Мой гипотетический читатель, вероятно, догадывается, что я произвел необходимый отбор. Делиться своими парижскими впечатлениями – это одно, а рассказывать подавленной горем женщине о последних днях жизни ее мужа – нечто совершенно иное. Впрочем, во всем, что касалось Успенского, я был скрупулезно точен. Бета слушала меня не перебивая и почти не переспрашивая – это был несомненный признак доверия. Как исследователи мы с ней принадлежим к одной школе – школе Успенского, и остались ей верны даже тогда, когда сам Успенский начал ей понемногу изменять. Школа эта под страхом научной смерти запрещает группировать и окрашивать факты применительно к своей заданной версии.

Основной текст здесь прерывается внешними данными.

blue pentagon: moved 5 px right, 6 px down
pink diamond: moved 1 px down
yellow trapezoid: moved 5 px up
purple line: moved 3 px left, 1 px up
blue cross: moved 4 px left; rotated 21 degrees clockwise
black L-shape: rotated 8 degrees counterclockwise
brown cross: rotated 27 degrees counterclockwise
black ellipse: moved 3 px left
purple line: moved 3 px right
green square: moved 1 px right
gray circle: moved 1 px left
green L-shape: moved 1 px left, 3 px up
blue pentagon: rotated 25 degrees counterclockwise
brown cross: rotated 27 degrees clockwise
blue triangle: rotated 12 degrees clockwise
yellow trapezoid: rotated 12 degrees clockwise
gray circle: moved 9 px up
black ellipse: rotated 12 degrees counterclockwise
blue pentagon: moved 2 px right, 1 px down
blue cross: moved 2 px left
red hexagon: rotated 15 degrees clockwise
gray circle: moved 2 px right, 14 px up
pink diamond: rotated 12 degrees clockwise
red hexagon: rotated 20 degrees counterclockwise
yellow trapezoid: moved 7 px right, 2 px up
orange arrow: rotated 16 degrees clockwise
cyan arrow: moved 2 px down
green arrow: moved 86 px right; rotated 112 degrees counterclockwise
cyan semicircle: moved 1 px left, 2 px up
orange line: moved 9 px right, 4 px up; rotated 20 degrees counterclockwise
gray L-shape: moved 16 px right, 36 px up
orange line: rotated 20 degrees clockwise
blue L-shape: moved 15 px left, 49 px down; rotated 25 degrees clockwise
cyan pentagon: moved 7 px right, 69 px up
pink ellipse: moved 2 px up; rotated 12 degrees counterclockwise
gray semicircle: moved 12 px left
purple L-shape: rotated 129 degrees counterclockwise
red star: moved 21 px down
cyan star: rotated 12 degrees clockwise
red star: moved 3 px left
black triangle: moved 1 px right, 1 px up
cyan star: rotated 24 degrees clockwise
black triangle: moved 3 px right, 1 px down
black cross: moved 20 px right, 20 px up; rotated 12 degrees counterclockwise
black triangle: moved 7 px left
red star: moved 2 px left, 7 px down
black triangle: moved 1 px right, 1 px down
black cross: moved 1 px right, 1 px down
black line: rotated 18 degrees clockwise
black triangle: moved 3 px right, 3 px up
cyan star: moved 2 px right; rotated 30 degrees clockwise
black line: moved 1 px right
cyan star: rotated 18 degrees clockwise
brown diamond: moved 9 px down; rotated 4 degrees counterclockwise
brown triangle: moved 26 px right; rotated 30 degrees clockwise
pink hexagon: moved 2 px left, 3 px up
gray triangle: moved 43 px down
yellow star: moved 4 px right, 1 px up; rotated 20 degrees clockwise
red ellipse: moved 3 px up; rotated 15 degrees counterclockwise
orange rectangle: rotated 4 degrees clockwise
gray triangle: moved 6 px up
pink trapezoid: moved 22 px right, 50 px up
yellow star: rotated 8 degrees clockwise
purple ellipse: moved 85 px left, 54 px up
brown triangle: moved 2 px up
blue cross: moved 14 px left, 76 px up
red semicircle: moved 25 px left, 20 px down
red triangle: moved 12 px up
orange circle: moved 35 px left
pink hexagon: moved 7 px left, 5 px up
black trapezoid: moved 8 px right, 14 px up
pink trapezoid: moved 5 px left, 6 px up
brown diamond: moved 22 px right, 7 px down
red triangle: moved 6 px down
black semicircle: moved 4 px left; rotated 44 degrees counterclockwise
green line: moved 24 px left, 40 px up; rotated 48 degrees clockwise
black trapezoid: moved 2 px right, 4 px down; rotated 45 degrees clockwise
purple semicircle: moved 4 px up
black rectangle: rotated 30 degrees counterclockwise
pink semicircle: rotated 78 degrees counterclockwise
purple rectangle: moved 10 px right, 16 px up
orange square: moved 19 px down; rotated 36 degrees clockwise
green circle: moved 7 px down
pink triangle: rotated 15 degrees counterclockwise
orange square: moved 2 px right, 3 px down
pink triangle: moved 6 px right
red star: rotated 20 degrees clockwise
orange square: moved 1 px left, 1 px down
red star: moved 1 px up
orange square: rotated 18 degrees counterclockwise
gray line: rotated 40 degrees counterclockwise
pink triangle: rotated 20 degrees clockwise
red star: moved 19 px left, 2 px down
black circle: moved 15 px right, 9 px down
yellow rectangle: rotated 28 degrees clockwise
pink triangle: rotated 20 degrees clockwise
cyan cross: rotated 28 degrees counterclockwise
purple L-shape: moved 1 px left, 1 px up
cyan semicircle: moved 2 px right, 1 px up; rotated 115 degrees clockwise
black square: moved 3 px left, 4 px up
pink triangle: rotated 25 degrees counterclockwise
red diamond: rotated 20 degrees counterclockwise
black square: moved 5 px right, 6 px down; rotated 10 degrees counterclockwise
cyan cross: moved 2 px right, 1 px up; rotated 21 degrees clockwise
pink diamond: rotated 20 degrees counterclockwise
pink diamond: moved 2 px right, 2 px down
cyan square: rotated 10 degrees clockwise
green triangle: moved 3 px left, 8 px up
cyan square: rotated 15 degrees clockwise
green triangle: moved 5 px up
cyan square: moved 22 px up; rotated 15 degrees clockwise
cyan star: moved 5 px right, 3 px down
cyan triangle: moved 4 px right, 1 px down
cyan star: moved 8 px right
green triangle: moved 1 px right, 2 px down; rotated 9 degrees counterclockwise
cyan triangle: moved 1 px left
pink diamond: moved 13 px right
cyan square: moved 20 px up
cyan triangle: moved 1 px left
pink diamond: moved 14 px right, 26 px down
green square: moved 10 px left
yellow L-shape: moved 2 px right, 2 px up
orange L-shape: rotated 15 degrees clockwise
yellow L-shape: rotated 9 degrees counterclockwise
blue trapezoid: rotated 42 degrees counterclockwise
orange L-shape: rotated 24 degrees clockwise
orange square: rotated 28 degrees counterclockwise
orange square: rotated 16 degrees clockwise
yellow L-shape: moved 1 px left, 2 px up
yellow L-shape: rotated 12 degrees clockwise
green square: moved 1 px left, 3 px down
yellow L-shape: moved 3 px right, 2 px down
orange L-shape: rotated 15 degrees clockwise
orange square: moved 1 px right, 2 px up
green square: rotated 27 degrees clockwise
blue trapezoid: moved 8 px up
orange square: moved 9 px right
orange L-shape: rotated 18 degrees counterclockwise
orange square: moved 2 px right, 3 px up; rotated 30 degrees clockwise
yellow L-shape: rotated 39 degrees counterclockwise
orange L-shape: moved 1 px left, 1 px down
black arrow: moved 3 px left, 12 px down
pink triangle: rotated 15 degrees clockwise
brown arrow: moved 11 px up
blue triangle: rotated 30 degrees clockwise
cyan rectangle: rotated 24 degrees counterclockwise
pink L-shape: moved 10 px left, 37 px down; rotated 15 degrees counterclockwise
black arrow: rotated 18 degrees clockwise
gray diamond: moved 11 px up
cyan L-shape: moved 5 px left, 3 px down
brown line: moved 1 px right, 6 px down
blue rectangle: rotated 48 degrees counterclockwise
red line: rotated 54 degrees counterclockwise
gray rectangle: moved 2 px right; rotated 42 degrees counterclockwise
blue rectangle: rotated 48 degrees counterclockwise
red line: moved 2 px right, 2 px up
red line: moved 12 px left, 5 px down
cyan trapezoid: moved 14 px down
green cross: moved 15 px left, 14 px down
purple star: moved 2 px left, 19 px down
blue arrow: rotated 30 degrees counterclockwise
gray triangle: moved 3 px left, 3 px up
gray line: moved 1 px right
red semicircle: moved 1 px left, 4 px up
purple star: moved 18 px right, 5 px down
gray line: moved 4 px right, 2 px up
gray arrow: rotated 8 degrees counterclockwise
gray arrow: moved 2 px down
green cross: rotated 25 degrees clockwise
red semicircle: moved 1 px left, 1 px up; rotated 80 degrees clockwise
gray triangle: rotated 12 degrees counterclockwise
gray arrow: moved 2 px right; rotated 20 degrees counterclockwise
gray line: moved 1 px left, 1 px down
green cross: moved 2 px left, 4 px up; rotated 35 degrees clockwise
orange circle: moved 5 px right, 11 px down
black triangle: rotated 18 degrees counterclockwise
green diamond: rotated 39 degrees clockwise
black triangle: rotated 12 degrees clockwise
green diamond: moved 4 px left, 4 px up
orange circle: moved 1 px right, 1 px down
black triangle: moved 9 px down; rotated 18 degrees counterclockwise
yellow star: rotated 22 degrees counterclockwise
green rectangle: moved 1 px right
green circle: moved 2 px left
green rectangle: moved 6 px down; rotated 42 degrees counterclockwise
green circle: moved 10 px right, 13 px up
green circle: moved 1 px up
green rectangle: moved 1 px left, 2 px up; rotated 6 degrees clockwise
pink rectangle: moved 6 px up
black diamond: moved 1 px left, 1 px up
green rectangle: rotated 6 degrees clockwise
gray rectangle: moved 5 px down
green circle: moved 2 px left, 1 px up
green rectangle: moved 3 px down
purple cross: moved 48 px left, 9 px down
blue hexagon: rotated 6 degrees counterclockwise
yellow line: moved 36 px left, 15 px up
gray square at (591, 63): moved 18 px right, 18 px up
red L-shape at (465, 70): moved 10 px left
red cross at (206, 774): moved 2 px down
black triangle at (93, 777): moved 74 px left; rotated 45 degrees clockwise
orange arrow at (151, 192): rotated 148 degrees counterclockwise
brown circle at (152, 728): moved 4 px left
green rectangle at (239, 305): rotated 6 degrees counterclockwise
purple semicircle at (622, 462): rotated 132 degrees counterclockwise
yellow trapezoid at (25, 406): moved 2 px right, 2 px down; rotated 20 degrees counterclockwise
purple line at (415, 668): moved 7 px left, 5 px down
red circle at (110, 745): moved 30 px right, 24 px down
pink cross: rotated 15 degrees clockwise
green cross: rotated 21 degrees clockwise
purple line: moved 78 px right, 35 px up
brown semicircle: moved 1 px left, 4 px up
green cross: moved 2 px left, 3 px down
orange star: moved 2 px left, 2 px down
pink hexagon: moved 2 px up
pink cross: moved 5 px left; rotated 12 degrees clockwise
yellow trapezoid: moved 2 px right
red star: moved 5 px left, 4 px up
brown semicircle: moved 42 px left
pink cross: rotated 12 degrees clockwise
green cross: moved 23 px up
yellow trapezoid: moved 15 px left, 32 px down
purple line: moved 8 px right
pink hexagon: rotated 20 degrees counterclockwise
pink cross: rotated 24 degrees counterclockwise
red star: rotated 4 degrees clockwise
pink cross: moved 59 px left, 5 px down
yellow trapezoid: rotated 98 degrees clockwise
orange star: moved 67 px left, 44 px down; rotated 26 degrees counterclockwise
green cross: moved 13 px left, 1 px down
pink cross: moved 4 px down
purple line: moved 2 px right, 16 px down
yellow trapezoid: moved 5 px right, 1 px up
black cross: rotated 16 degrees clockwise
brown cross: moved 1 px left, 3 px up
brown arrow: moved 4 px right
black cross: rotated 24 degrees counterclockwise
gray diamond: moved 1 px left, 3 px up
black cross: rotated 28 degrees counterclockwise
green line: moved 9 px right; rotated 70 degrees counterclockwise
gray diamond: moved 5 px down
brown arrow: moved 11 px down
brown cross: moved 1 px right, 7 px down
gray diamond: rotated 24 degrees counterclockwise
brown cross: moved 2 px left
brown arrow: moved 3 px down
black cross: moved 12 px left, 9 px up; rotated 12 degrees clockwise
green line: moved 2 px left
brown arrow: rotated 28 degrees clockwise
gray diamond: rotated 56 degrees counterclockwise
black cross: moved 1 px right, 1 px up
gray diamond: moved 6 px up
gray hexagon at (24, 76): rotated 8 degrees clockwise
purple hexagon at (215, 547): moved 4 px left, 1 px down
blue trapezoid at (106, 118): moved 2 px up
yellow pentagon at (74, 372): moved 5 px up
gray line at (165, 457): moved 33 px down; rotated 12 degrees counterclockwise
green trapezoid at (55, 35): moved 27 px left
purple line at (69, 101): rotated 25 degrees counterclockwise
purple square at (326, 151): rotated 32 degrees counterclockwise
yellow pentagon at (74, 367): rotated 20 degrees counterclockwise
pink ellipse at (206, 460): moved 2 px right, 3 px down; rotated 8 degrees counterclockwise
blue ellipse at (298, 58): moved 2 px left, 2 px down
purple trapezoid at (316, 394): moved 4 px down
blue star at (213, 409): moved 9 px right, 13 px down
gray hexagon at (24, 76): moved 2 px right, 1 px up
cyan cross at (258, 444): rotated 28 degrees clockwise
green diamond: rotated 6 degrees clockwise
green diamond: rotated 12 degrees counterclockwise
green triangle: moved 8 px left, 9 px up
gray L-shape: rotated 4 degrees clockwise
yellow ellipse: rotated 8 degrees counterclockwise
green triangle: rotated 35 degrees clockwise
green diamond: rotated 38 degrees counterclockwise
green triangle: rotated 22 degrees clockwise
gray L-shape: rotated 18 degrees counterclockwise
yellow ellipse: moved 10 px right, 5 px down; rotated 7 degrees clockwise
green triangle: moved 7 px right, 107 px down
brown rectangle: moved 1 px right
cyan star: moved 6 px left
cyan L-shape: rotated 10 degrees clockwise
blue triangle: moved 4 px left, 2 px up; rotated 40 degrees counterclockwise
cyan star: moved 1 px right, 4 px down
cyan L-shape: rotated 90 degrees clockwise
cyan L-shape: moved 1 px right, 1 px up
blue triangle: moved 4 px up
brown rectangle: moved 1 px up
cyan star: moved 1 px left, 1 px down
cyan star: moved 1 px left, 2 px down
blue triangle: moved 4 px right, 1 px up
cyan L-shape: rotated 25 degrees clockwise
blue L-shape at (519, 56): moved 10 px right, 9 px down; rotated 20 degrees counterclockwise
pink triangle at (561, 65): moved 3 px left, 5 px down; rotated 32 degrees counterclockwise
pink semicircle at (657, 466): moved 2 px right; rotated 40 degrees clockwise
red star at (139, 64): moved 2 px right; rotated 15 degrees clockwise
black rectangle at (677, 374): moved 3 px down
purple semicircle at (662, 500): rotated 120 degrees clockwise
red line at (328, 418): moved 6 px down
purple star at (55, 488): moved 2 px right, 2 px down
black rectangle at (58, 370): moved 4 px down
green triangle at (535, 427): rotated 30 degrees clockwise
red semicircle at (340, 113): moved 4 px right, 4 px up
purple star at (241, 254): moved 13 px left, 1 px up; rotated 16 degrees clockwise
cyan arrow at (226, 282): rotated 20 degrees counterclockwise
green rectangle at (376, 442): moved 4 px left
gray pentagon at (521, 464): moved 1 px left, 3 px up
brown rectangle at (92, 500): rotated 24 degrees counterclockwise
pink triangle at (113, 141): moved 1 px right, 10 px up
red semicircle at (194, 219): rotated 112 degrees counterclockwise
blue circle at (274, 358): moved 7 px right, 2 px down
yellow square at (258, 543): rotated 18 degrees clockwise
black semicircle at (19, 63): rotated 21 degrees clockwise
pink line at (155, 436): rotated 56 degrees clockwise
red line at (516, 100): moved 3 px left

– А теперь скажи, Олег, – говорит Бета. Голос ее звучит почти бесстрастно, но я-то знаю, чего ей стоит этот кажущийся покой. – Неужели после всего, что ты сам рассказал, тебе не ясно, что я права?
Она смотрит на меня в упор. Я молчу.
Положение у меня сложное. Я совсем не убежден, что она права, но не могу скрыть от себя, что некоторые незначащие, на мой прежний взгляд, оттенки поведения именно теперь, когда несчастье произошло, приобретают пугающую многозначительность. В своем рассказе я вполне мог их обойти, но это было бы предательством. На безоговорочное доверие можно отвечать только такой же безоговорочной откровенностью. И я избираю другой путь.
– Что ты имеешь в виду? – спрашиваю я, когда молчать дольше уже невозможно. – Разговор о Лафаргах?
– Не только. Но и это тоже. Неужели ты не придаешь ему никакого значения?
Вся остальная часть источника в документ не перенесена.